A influência da economia nesse cenário vai além. A qualidade das emissões de um país é representada por um índice conhecido como intensidade de carbono, que equivale à concentração de gás carbônico emitido por cada unidade monetária de seu PIB. Esse índice leva em consideração que, quanto maior a intensidade do combustível fóssil, ou seja, quanto mais poluente ele for, menor é a eficiência do país em termos de carbono.
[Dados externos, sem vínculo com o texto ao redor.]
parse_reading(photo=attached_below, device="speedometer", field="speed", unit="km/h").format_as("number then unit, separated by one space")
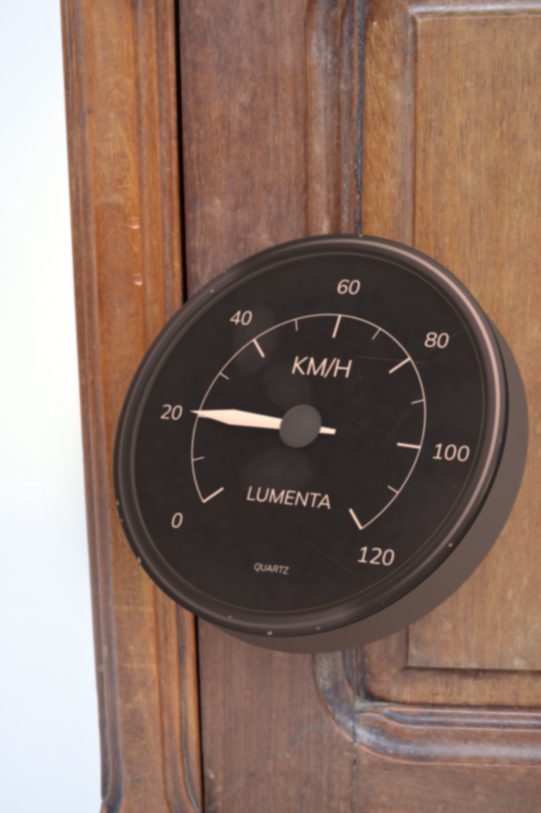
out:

Segundo Friedlingstein, nas economias emergentes, a intensidade de carbono é aproximadamente o dobro da de países desenvolvidos. “O índice da China é 0,23 kg de carbono emitido por unidade monetária, enquanto o dos Estados Unidos é 0,10”, exemplifica. “Isso acontece porque as economias de países emergentes usam principalmente o carvão como combustível.” Vale destacar que esse mineral é um dos combustíveis fósseis mais poluentes.

Mina de carvão
O carvão é o combustível fóssil mais usado pelas economias emergentes, o que torna a intensidade de carbono desses países duas vezes maior que a de nações desenvolvidas (foto: © Roberto Castillo/ Dreamstime.com).

Cada país, uma emissão

Como a relação entre economia e emissões está ligada ao PIB, fator inerente ao país, é natural que a queda global das emissões esconda algumas diferenças regionais. De acordo com o estudo, o maior declínio aconteceu na Europa, no Japão e na América do Norte, enquanto economias emergentes como China, Índia e Coreia do Sul registraram aumentos significativos nas suas emissões totais.
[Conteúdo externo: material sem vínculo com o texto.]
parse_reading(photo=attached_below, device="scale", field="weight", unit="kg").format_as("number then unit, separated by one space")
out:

A diminuição de 1,3% observada nas emissões foi menor que a metade da queda global prevista para outubro de 2009

Justamente por causa dessas diferenças, a diminuição de 1,3% observada nas emissões foi menor que a metade da queda global prevista para outubro de 2009, de 2,8%.

Segundo o artigo, essa discrepância foi resultado de uma participação maior das economias emergentes no total das emissões. Esses países contribuíram, durante o período analisado, com uma intensidade de carbono relativamente alta e uma crescente dependência do carvão.

Nanquim, na China
Vista de Nanquim, grande centro industrial da China. O país está entre as economias emergentes que registraram aumentos significativos nas suas emissões totais de gás carbônico (foto: Godofnanjing/ CC BY NC 3.0).
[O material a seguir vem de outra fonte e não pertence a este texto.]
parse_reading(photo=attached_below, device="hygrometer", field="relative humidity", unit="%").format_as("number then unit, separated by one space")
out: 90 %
Já em termos globais, a pesquisa adianta que, como a economia está se recuperando de modo geral, o PIB mundial deve crescer 4,8% em 2010. Com isso, ainda que a intensidade de carbono tenha sido reduzida ao longo deste ano, as emissões globais tendem a acompanhar o embalo econômico, aumentando mais de 3%.

E no Brasil?

Friedlingstein conta que, quando se analisa cada país isoladamente, as variações nas emissões seguem muito bem as mudanças do PIB, o que, segundo ele, vale também para o Brasil. “O crescimento econômico brasileiro caiu de 5%, em 2008, para -0,2%, em 2009”, afirma. “No mesmo período, as emissões por combustíveis fósseis diminuíram 4,4%.”

No caso do Brasil, a eventual redução da atividade econômica não tem tanto impacto nas nossas emissões

Já para Suzana Kahn Ribeiro, presidente do Comitê Científico do Painel Brasileiro de Mudanças Climáticas, a correlação entre emissões e PIB é diferente por aqui.

“No nosso caso, a intensidade de carbono por unidade de PIB é baixa, em função da grande participação de renováveis na nossa matriz energética”, explica a pesquisadora. “Por isso, a eventual redução da atividade econômica não tem tanto impacto nas nossas emissões.”

O Brasil, de acordo com dados atualizados do Ministério da Ciência e Tecnologia, reduziu suas emissões de gás carbônico em 19% nos últimos quatro anos, depois de acumular uma alta de 60% entre 1990 e 2005.

Desmatamento
No Brasil, a maior parte das emissões de gás carbônico se deve ao desmatamento. Para especialista brasileira, a eventual queda da atividade econômica nacional não tem grande impacto nas nossas emissões (foto: crustmania/ Flickr.com – CC BY NC 2.0).

Nesse ponto, a pesquisadora destaca o perfil diferenciado do país em relação ao resto do mundo: “Como a maior parte das nossas emissões resulta do desmatamento, o fator primordial da nossa redução se deve à diminuição dessa prática, e não à economia”, conclui.